TASK INPUTS

- - - -

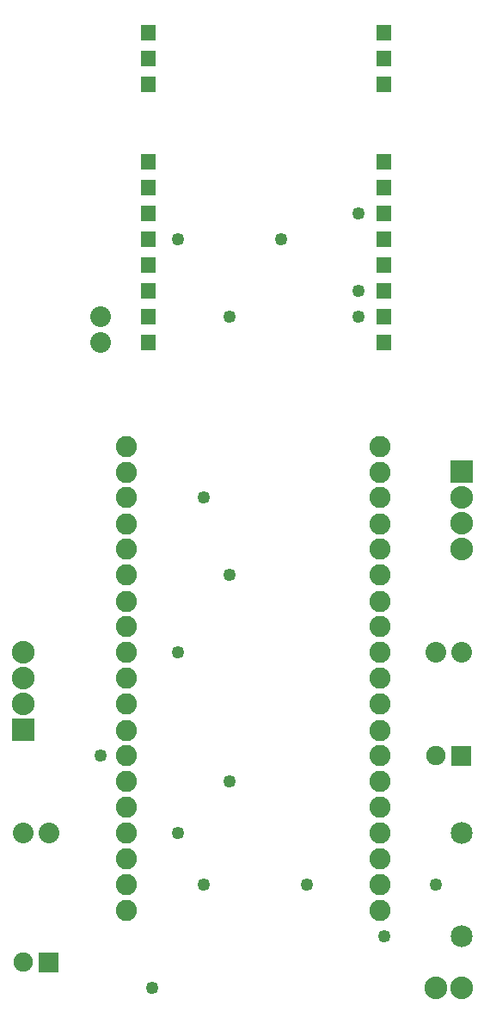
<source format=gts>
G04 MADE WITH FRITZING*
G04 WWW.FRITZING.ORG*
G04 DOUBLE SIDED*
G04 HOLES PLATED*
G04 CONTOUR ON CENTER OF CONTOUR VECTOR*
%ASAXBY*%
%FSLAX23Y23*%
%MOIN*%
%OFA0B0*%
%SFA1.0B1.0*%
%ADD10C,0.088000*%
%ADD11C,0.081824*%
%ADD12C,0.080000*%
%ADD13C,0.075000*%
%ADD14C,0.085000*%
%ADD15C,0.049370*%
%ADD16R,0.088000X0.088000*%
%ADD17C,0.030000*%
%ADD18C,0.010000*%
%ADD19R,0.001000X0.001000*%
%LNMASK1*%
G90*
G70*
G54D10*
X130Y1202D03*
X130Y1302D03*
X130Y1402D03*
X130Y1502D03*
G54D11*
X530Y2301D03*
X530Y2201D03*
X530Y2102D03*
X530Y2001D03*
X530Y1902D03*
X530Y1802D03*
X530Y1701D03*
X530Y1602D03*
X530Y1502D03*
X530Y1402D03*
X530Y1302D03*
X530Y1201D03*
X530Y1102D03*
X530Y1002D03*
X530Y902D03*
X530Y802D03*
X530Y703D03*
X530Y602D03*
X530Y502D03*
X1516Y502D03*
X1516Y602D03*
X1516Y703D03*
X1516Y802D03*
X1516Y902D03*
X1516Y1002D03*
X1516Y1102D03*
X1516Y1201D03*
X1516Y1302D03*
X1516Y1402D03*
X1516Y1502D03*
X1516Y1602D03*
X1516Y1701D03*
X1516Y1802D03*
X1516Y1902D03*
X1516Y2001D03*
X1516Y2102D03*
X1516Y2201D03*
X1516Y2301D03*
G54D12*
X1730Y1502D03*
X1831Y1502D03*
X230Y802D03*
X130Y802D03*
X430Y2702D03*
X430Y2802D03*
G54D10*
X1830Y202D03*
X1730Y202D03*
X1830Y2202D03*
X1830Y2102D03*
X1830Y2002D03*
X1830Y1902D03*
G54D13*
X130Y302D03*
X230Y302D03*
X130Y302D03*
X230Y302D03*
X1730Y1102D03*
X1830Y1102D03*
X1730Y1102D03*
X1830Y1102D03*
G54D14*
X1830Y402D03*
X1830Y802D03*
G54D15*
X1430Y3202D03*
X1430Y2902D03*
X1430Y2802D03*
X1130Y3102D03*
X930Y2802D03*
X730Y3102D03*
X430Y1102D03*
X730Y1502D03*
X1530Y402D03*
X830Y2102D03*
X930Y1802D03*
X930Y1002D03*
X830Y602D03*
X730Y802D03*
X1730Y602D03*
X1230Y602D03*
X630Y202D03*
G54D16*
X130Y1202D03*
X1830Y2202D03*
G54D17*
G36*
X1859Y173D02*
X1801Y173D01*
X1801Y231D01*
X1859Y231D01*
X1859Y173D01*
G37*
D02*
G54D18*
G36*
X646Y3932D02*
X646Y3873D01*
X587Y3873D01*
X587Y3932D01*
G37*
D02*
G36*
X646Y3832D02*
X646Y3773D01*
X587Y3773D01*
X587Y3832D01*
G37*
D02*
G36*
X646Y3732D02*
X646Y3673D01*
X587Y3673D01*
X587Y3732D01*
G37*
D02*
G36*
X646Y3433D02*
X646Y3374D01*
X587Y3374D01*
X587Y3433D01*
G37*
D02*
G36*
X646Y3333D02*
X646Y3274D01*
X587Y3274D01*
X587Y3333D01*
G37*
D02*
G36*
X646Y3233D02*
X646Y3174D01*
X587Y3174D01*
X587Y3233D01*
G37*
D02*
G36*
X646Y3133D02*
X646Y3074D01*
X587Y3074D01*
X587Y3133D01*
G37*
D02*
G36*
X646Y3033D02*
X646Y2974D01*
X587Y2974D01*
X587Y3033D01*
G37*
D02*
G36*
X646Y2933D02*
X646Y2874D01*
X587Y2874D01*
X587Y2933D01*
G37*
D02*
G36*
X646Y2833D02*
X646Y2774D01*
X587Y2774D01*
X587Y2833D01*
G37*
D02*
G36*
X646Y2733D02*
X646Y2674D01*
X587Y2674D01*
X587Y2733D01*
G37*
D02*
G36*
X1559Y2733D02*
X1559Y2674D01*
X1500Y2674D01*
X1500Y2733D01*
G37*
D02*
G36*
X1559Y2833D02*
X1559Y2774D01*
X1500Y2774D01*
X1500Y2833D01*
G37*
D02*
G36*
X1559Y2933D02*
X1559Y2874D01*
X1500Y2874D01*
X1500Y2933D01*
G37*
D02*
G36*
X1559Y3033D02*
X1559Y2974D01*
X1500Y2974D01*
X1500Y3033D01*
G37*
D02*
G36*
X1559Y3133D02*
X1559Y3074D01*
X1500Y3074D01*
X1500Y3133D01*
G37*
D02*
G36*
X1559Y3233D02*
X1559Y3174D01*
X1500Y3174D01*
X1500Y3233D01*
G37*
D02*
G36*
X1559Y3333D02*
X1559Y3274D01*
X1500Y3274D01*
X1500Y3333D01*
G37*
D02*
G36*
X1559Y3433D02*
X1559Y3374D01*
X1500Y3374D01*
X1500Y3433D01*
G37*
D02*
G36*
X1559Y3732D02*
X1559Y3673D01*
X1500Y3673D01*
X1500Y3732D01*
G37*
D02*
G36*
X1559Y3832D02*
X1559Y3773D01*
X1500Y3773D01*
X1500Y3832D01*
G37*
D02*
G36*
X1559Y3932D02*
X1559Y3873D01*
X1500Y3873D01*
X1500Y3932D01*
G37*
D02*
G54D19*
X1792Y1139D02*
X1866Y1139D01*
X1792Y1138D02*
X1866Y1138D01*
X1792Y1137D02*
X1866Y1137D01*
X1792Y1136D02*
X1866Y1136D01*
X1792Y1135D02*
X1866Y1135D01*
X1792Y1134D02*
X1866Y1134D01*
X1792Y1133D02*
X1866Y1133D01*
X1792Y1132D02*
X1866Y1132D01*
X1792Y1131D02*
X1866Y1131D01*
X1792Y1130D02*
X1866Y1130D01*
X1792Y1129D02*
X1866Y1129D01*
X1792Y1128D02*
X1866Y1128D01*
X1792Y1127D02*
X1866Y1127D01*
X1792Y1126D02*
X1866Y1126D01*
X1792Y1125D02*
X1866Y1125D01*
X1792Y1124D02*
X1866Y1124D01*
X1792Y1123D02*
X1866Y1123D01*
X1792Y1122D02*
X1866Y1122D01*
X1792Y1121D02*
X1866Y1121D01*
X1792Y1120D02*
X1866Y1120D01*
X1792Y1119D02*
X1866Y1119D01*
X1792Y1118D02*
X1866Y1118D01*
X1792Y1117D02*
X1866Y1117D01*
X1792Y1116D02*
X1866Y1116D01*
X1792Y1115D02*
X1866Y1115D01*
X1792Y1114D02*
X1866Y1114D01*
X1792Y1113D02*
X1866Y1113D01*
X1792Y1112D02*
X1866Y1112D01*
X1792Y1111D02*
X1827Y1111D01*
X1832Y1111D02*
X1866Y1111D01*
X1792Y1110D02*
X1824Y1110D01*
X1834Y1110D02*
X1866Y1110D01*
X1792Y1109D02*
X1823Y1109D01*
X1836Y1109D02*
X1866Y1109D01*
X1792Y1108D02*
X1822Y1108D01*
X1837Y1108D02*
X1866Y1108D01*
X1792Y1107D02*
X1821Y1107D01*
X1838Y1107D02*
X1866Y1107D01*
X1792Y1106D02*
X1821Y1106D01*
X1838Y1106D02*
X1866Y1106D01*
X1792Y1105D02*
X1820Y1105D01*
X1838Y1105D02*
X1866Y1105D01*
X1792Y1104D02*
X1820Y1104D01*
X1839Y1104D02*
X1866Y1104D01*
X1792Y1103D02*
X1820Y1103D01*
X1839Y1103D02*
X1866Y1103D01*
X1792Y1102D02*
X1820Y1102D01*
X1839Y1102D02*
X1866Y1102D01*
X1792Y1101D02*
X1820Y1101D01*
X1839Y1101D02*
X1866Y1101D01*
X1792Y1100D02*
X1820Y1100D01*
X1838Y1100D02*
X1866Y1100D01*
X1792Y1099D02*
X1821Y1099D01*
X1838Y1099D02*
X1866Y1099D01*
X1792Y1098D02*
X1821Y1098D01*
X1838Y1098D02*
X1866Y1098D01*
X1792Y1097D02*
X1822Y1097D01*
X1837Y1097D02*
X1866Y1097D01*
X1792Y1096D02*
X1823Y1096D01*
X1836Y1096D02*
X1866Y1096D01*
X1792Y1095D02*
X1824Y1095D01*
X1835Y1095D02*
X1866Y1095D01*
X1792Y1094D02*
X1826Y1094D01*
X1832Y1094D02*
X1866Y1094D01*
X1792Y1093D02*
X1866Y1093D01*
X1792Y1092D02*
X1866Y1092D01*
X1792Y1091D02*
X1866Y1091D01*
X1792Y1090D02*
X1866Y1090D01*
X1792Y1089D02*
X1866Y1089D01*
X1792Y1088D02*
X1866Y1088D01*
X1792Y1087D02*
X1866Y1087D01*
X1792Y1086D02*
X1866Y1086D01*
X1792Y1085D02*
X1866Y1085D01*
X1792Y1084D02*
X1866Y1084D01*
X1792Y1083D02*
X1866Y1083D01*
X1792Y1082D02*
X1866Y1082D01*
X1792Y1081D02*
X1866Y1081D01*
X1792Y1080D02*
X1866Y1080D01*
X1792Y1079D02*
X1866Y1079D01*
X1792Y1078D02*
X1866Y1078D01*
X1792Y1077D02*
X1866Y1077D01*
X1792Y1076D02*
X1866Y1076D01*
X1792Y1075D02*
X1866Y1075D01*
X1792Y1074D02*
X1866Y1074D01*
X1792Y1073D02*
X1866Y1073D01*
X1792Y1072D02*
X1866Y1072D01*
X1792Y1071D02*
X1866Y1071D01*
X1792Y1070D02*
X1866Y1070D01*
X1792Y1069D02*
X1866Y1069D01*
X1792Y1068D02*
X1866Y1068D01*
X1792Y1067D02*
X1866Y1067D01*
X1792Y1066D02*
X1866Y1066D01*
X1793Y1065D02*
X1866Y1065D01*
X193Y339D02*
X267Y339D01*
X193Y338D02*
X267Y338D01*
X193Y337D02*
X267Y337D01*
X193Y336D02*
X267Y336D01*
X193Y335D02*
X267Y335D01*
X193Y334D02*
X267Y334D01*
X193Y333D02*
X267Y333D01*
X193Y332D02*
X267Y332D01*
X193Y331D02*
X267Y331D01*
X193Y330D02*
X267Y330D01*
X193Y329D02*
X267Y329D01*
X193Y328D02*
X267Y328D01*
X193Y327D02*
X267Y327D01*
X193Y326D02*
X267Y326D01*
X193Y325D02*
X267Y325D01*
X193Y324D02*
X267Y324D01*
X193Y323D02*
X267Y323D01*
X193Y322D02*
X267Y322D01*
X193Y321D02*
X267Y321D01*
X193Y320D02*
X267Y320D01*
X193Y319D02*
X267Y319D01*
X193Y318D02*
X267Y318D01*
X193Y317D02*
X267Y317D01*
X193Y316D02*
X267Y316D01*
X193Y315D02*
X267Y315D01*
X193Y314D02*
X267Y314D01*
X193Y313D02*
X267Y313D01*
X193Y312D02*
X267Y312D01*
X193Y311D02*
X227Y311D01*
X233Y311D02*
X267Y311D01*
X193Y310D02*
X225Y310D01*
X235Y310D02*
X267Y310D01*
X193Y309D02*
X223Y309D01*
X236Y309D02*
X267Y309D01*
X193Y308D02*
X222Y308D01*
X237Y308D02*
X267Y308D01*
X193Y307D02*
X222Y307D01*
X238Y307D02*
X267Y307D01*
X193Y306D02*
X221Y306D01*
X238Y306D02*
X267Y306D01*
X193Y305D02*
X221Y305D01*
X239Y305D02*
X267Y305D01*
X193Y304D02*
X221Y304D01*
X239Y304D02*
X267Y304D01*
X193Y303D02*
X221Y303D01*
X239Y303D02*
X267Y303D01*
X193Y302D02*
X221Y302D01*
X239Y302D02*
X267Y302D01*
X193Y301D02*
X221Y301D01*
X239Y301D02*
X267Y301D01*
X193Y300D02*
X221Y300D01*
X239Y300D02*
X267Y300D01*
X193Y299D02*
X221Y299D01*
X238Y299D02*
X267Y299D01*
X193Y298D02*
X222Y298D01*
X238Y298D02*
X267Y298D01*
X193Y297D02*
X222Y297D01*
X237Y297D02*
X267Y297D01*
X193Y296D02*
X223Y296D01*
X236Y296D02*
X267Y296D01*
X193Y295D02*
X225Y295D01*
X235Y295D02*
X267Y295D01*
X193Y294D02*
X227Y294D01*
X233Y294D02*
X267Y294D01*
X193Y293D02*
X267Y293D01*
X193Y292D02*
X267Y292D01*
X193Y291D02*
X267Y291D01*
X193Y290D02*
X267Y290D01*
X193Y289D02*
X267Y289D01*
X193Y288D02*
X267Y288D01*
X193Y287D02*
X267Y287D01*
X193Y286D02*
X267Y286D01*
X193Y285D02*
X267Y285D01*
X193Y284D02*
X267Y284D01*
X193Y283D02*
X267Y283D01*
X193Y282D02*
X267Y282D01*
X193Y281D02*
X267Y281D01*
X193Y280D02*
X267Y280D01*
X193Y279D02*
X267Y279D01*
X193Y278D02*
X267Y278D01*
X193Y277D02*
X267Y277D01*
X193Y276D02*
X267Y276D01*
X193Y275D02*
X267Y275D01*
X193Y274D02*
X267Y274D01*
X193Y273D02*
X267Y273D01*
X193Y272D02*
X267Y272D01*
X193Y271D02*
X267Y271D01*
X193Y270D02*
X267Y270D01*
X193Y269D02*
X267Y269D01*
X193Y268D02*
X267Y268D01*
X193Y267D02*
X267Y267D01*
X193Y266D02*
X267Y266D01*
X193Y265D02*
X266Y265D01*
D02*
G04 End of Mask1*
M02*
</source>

- - - -

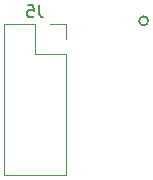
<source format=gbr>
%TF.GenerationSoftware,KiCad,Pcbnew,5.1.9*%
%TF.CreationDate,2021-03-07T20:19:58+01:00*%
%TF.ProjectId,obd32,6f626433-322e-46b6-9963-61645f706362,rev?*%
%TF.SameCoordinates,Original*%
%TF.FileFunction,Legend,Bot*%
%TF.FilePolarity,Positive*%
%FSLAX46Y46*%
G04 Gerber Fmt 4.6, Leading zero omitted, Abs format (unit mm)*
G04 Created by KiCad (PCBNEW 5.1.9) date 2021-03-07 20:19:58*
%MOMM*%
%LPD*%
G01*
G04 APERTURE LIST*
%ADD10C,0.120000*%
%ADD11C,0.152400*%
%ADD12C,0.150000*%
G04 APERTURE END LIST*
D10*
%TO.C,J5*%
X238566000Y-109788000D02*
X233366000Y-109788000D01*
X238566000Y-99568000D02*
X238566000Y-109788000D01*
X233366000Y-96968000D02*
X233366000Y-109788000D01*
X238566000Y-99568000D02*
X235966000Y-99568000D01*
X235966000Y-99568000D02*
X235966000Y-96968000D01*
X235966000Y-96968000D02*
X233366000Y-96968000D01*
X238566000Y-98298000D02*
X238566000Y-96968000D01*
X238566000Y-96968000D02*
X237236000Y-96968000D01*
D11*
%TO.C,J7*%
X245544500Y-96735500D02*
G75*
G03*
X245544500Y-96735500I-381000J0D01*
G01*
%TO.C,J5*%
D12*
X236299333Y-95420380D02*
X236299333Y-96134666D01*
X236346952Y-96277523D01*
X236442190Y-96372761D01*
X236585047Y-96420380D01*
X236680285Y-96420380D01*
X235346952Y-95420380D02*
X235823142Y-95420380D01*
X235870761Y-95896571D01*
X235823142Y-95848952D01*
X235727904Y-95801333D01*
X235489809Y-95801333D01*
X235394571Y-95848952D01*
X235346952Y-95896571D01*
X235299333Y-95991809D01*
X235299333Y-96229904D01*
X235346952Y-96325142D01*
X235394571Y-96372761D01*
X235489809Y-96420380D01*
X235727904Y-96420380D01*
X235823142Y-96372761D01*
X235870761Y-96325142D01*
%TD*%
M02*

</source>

- - - -

EXERCISE DETAILS
From the entries, copy every line in which the string "KiCad" can be found.

SOLUTION TO THIS EXERCISE
%TF.GenerationSoftware,KiCad,Pcbnew,5.1.9*%
G04 Created by KiCad (PCBNEW 5.1.9) date 2021-03-07 20:19:58*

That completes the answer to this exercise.